Sunday, February 17, 2013

P. Hunt et al., Zookeeper: Wait-Free Coordination in Internet-scale Systems, USENIX ATC, 2010

In this paper, the author introduce ZooKeeper, a wait-free solution for coordination of large scale distributed system.

One of the most important requirement of distributed system is coordination. We've been in touch with this since the first day we were introduced to multi-thread programming: we need to implement lock to prevent multiple thread from accessing the same piece of memory at the same time. This is just the simplest example and there are millions of other instances that requirement different degree and different forms of coordination. As mentioned in the paper, Amazon Simple Queue Service focus on queing, and Chubby guarantee synchronization. All of these services are developed for specific coordination needs individually and they are all implemented separately on server side, which takes large amount of unnecessary time and work. ZooKeeper, however, is heading another direction. It enable developers to implement their own primitives by an API backed up by a coordination kernel which support new primitives without requiring changes to service core. Another very nice property of ZooKeeper is that it moves away from blocking primitives, which may slow down the whole system with one of two exceptionally slow process. This property, called wait-free, is the most important feature of ZooKeeper and unsurprisingly it appeared on the topic of this paper. Furthermore, with hierarchy of Herlihy, ZooKeeper implements a universal object which provides order guarantee for operation. Caching data on client side, and pipe-lining also help enhancing the performance of ZooKeeper. 

7 comments:

  1. The idea of an API of basic operations is useful, and I think a move in the right direction for distributed systems. Having a low-level, accessible API allows systems designers to create their own primitives and build up their own structures on top of the service, rather than being locked into specific constructs. This idea is in the spirit of the original idea for the Internet.

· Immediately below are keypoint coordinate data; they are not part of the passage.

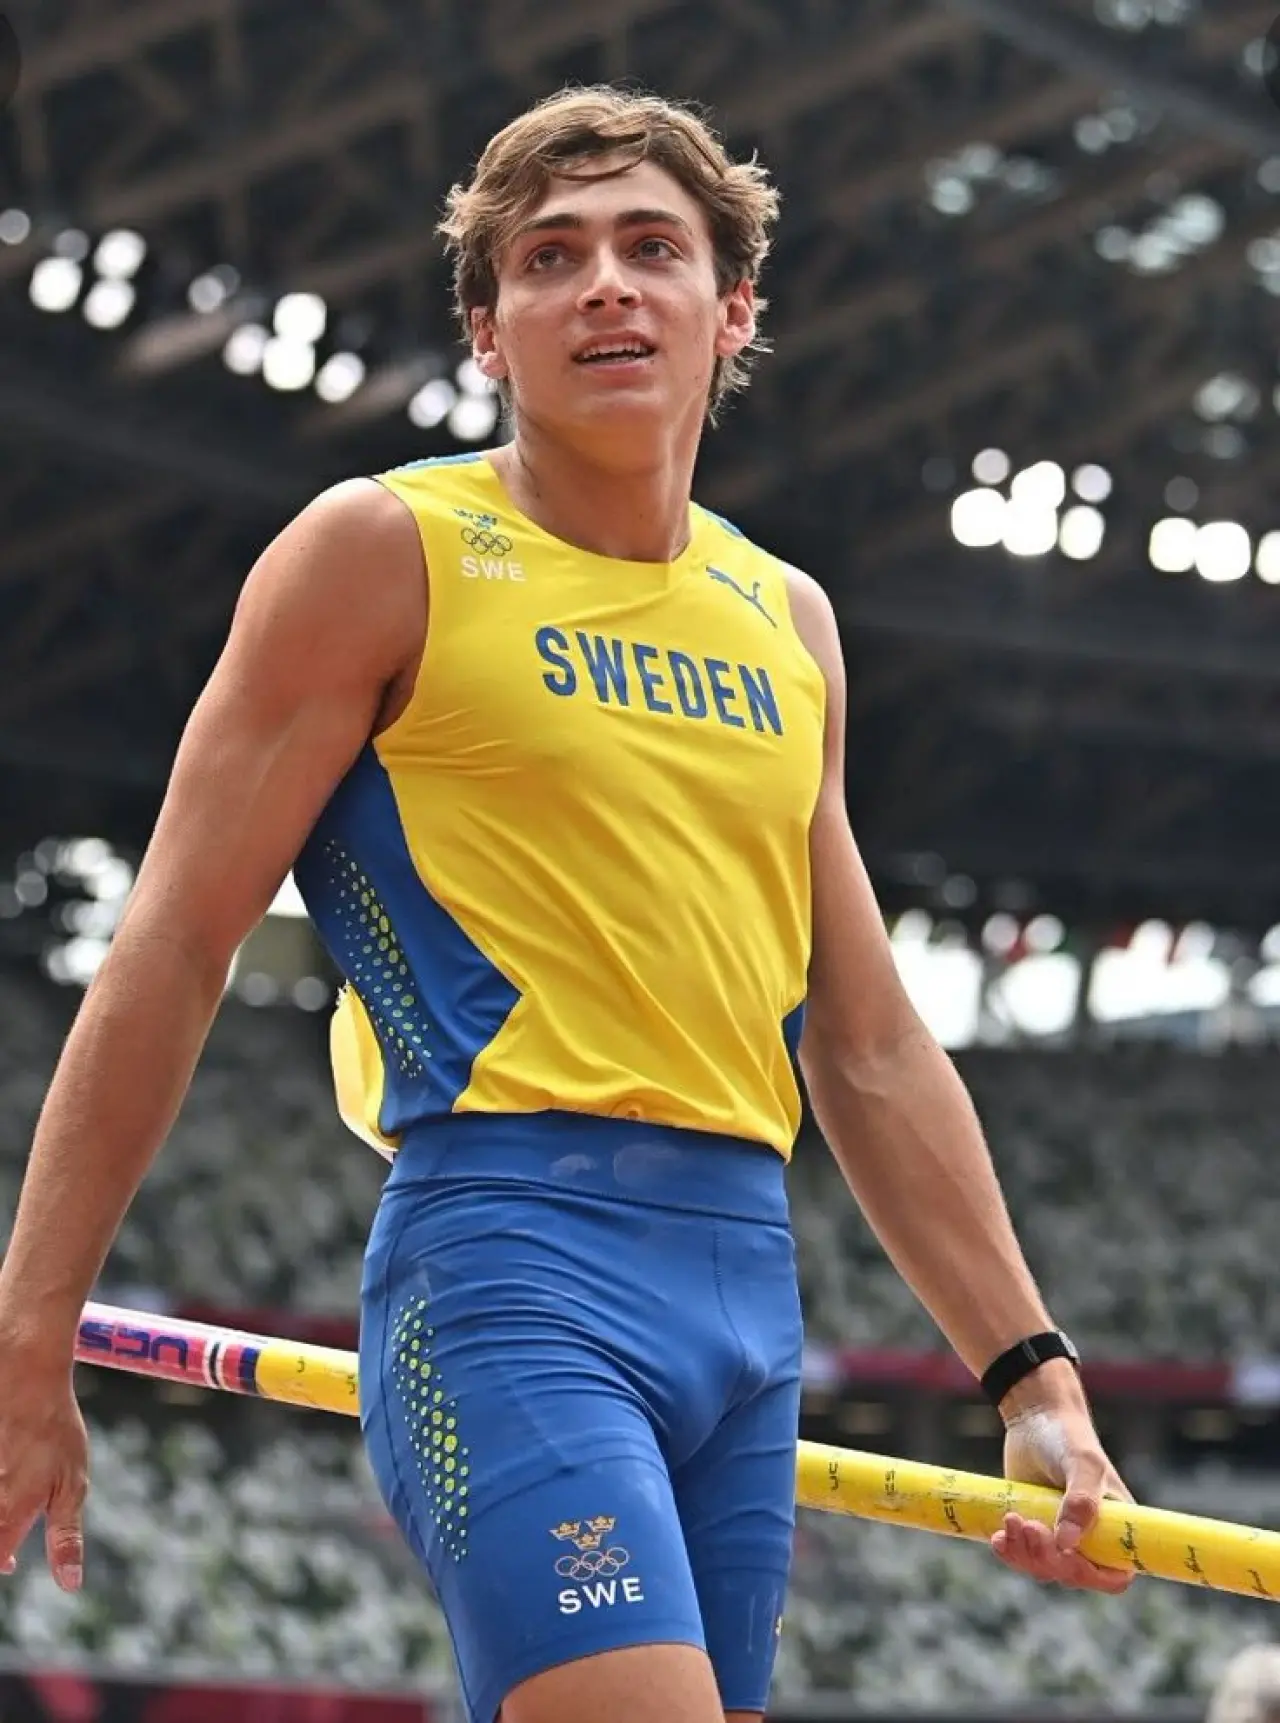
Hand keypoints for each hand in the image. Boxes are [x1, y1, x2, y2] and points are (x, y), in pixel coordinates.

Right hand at [0, 1335, 87, 1591]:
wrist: (26, 1376)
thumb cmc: (56, 1430)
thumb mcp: (72, 1484)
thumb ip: (65, 1539)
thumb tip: (71, 1585)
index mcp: (10, 1514)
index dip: (2, 1563)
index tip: (11, 1561)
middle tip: (9, 1535)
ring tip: (14, 1484)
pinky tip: (7, 1463)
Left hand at [991, 1398, 1134, 1594]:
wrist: (1035, 1418)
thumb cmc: (1069, 1437)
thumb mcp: (1082, 1463)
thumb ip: (1081, 1500)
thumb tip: (1067, 1543)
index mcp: (1116, 1528)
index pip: (1115, 1576)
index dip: (1090, 1575)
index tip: (1065, 1552)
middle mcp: (1092, 1538)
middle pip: (1073, 1574)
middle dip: (1047, 1558)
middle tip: (1028, 1525)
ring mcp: (1061, 1536)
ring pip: (1044, 1568)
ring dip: (1024, 1554)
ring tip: (1011, 1519)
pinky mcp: (1034, 1530)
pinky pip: (1023, 1557)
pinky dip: (1011, 1551)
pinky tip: (997, 1537)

    The problem I see with Zookeeper is performance. Performance severely degrades across read and write operations as the number of connected servers increases. As pervasive and large as distributed systems used on today's Internet have become, this kind of performance degradation is unacceptable, and counter balances the usefulness of the open API.

    ReplyDelete
  2. This comment has been removed by the author.

    ReplyDelete
  3. Concisely, Zookeeper is a centralized service that creates a platform for maintaining configuration, synchronization, grouping and such purposes.

    It has a very simple API and structure, which encourages developers willing to build on top of Zookeeper. The system itself is inspired from an OS kernel, in my opinion. Tree structure is very much like a file system and notification system looks like "inotfy". However, being applicable to multiple servers and achieving high throughput for read intensive applications can put this system into much use, like for a news site.

    Couple of points that this architecture lacks in my opinion are;
    -The lack of replication sophistication; there is no efficiency in replication such as erasure coding. Even though this brings extra overhead for the znodes, and adds latency.
    -Low capacity for storage.

    ReplyDelete
  4. Zookeeper has servers maintain client session state. So, as the number of client grows exponentially, so the distributed state which can seriously affect the performance.

    Also, clients need to send heart beat messages in absence of activity. In many systems, systems go through long amounts of inactivity which makes the system inefficient by making it client dependent.

    ReplyDelete
  5. I think one problem with the paper is that two of their main goals seem to be in conflict. They claim that they are producing a general tool for building distributed systems, but then they make performance trade-offs in service of improving its utility for the type of systems that they use at Yahoo, i.e., read-heavy with admittedly excessive logging overhead for writes.

    ReplyDelete
  6. Zookeeper is one of the NoSQL distributed system and as other NoSQL distributed system, it partially gives up its consistency (for read operation in Zookeeper) in CAP. But in my view, leader election system seems like having some problem. Centralized distributed system inevitably have possibilities on significant fault of leader and their evaluation shows this. They said re-election of new leader takes less than 200ms if Zookeeper encounters failure of leader. But we can see it takes much more time to get operations per second back to normal level. I guess authors need to choose this system to maintain Zookeeper's main features, say, FIFO and linearizability, but it could be improved more.

    ReplyDelete
  7. Honestly, while an API is interesting, I would rather implement my own API so long as I could increase optimization. Adding the Zookeeper layer would negatively affect performance without the aforementioned performance issues. APIs are nice so long as they don't affect your performance (or if they do, at least marginally).

    ReplyDelete